Summary and Contributions: This paper scrutinizes the origin of texture bias in convolutional neural networks. To do so, it presents some hypotheses for the existence of bias such as network architecture, learning process, or the data. And the answer to each hypothesis is revealed by experiments. This study can be regarded as a good follow up study of former paper(Robert Geirhos et al, 2019), where CNN models are heavily biased towards the texture when trained on ImageNet. As the former finds the 'phenomenon', this study explores some clues that make it happens.
Strengths: As the existence of texture bias in the convolution neural network(CNN) has been known in the machine learning society from a recent study, there is a lot of doubt about why it exists, where it comes from, and how to deal with it. I believe that this is a good empirical study that is needed to understand the bias and answer to them. Also, this study presents how several methods(that are believed to enhance performances on classification tasks) are related to the texture or shape bias of the model. And it can be a good reference for machine learning researchers to guide their model to be more robust and human-like recognition.
Weaknesses: This study provides limited theoretical contributions and is mainly supported by empirical experiments. It would make the arguments more logical if some mathematical proofs are followed.
Correctness: This study has the good design of experiments for finding proofs for each hypothesis. No flaws found.
Clarity: This paper is well written and easy to read. It starts with several questions on texture bias and findings from experiments via hypothesis. Empirical studies have proper figures and tables that make readers understand well.
Relation to Prior Work: As mentioned above, this paper is an in-depth following study of the former where CNN models are biased to texture. And I believe there is no prior work similar to this study.

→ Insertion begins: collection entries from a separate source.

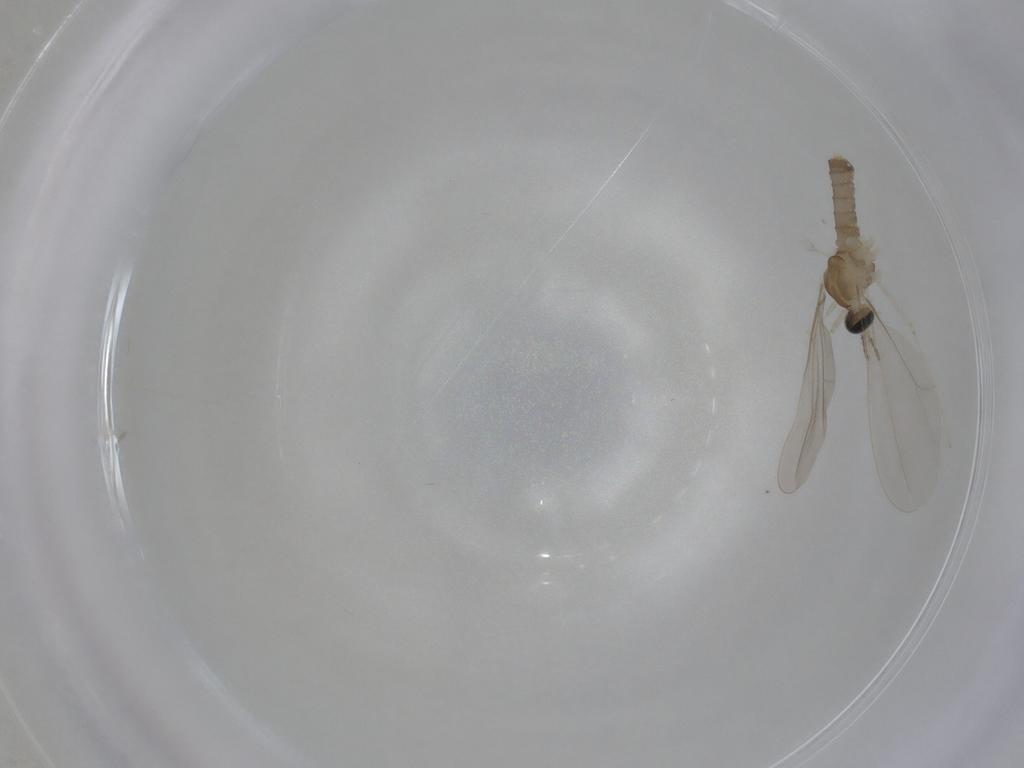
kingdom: Animalia
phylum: Arthropoda
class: Insecta
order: Diptera
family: Cecidomyiidae
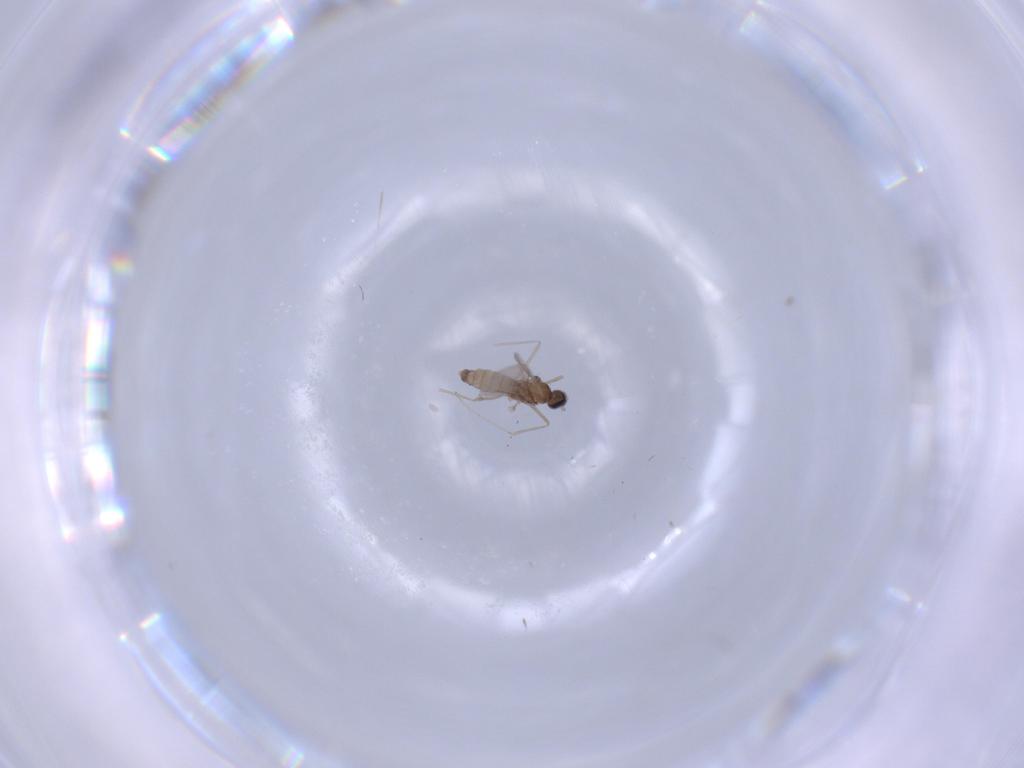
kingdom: Animalia
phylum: Arthropoda
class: Insecta
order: Diptera
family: Cecidomyiidae
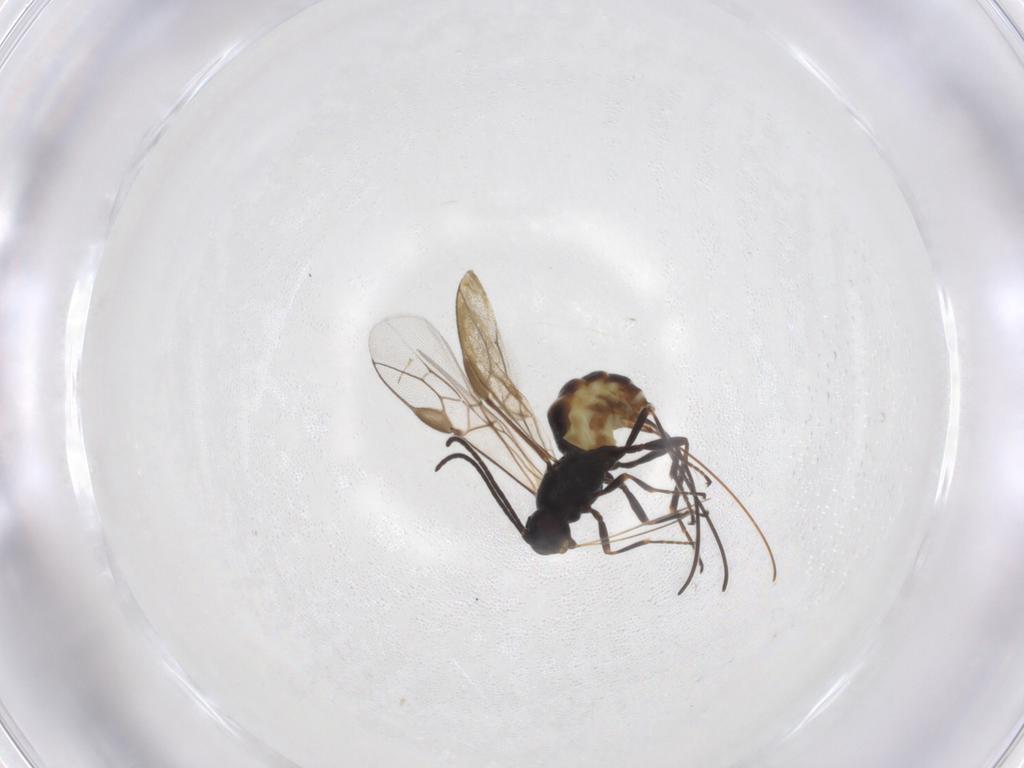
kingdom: Animalia
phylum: Arthropoda
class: Insecta
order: Hymenoptera
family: Braconidae
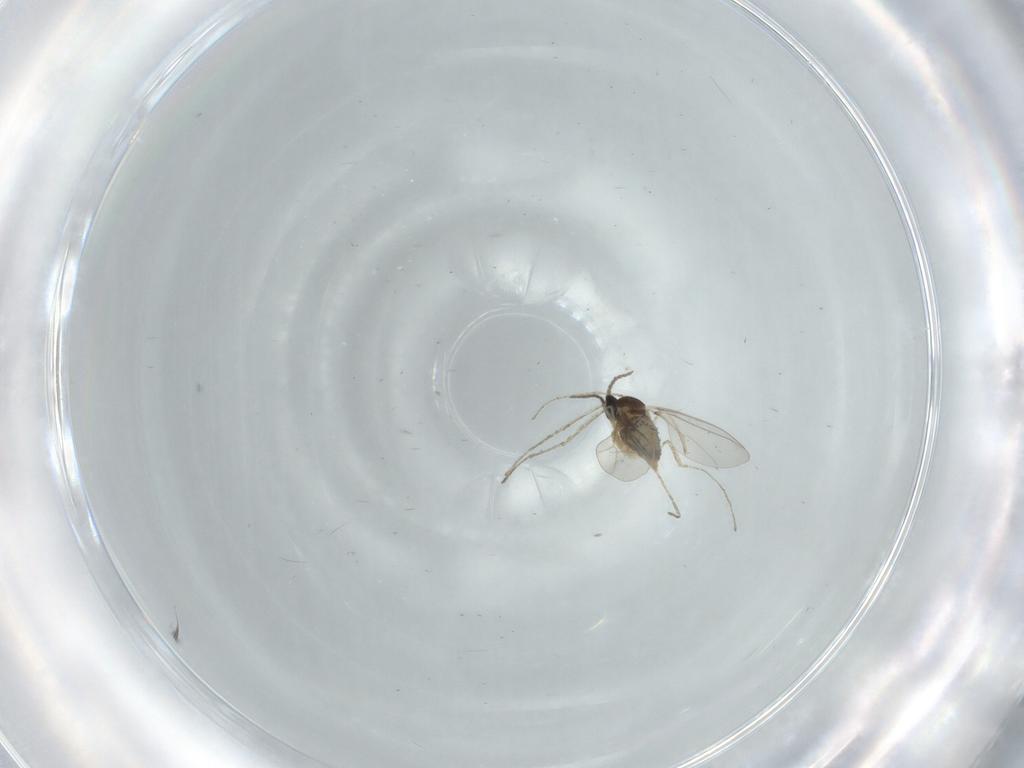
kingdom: Animalia
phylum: Arthropoda
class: Insecta
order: Diptera
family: Cecidomyiidae
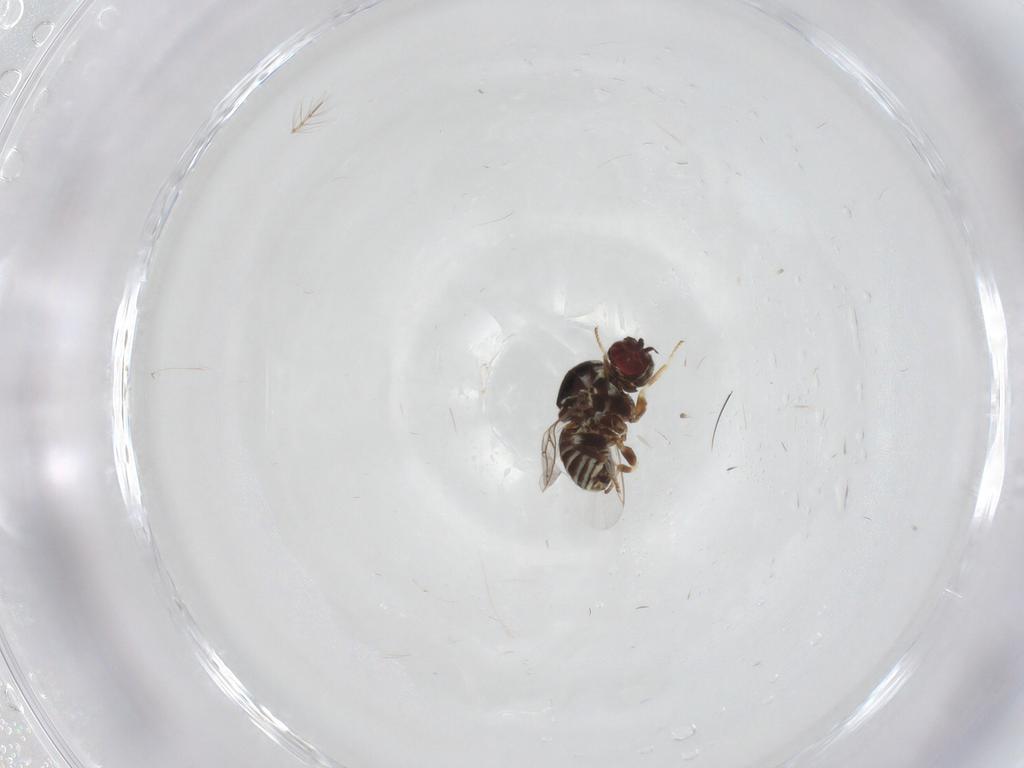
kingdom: Animalia
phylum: Arthropoda
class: Insecta
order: Diptera
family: Mythicomyiidae
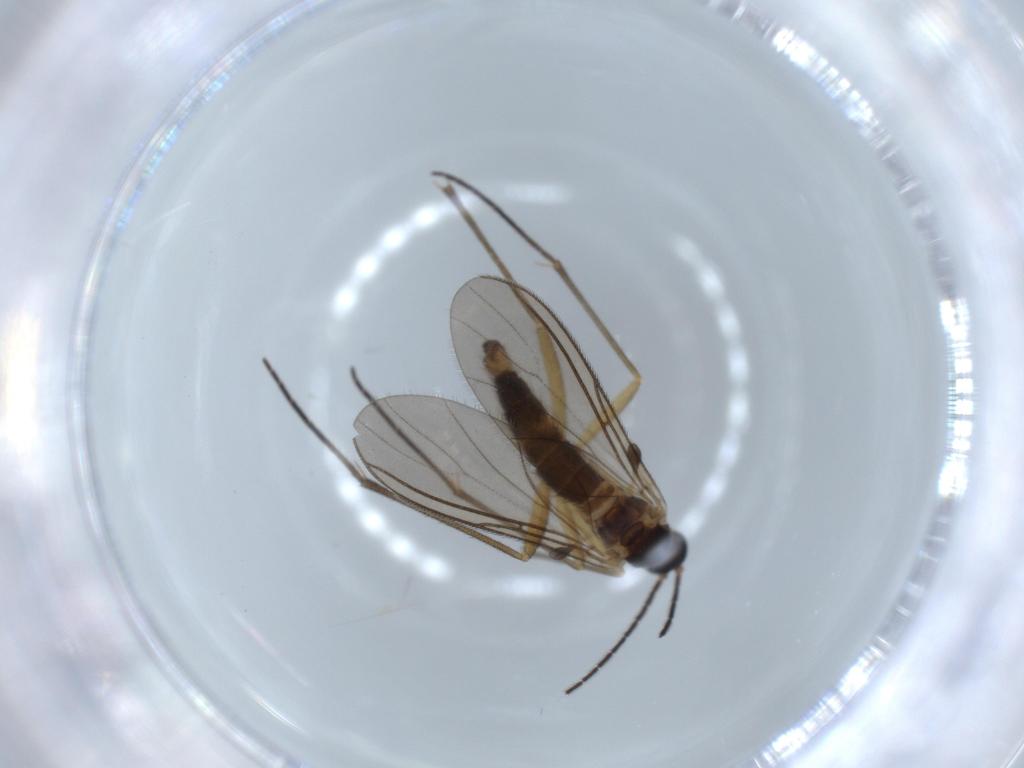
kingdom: Animalia
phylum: Arthropoda
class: Insecta
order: Diptera
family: Sciaridae
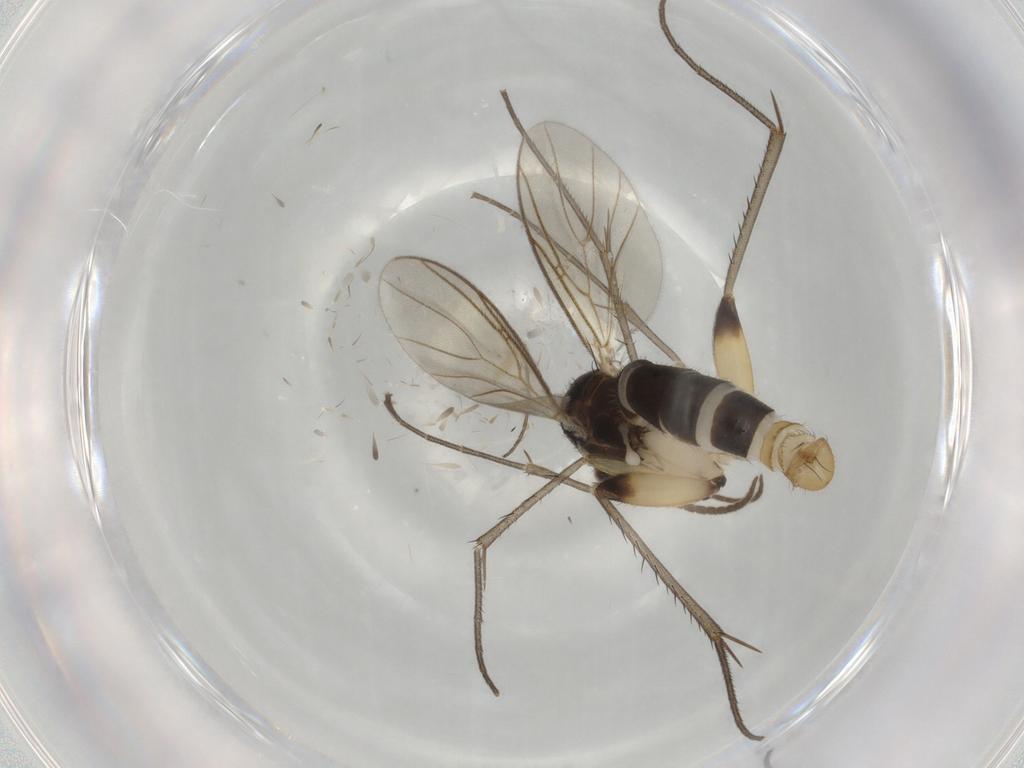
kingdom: Animalia
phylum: Arthropoda
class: Insecta
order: Diptera
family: Mycetophilidae
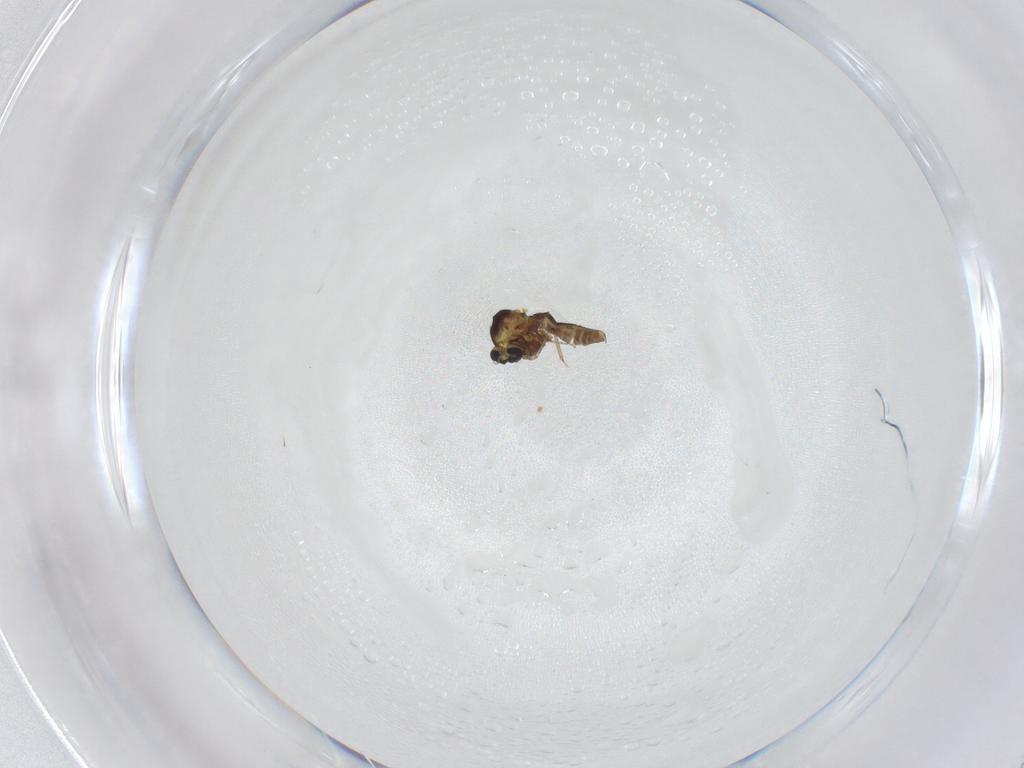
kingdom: Animalia
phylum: Arthropoda
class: Insecta
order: Diptera
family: Ceratopogonidae
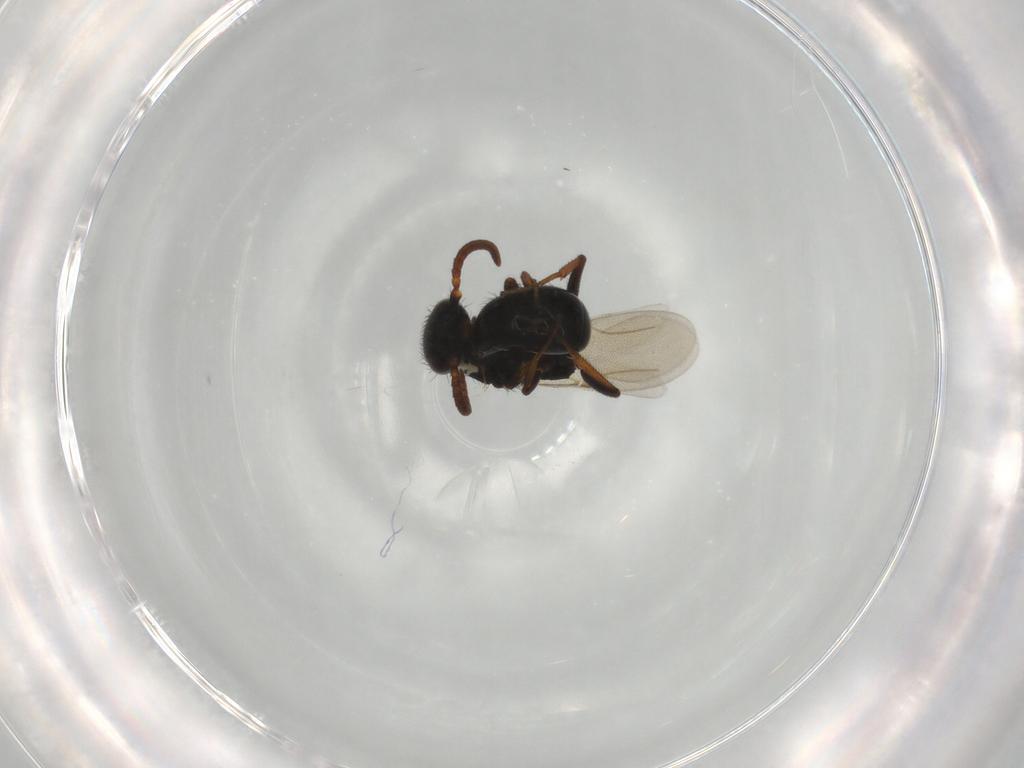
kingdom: Animalia
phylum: Arthropoda
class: Insecta
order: Hymenoptera
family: Bethylidae
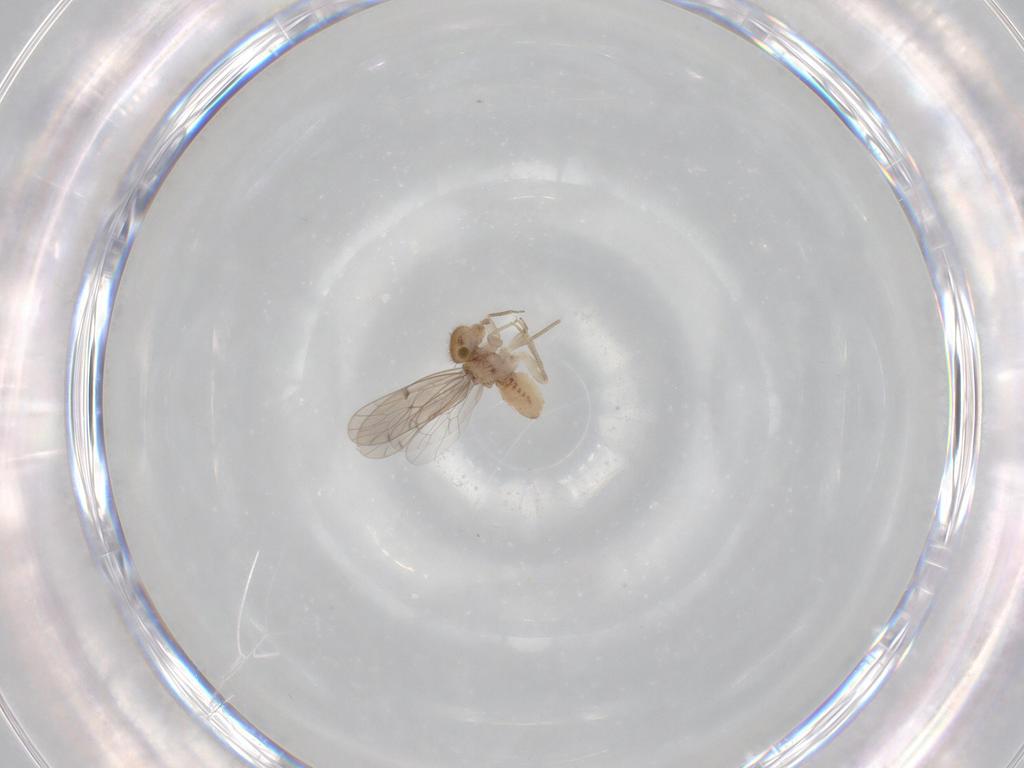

Additional Feedback: ===================== Comments after the reponses of authors: I appreciate authors for all the sincere responses addressing reviewers' comments. However, some of my concerns(e.g. mathematical proofs) still remain the same. Therefore, my overall score would not be changed. ===================== Though this study focuses on the classification task, it can be extended to other tasks where CNN is utilized such as object detection or segmentation. By comparing results among different tasks, we would find whether the origin and prevalence of texture are task-specific or not.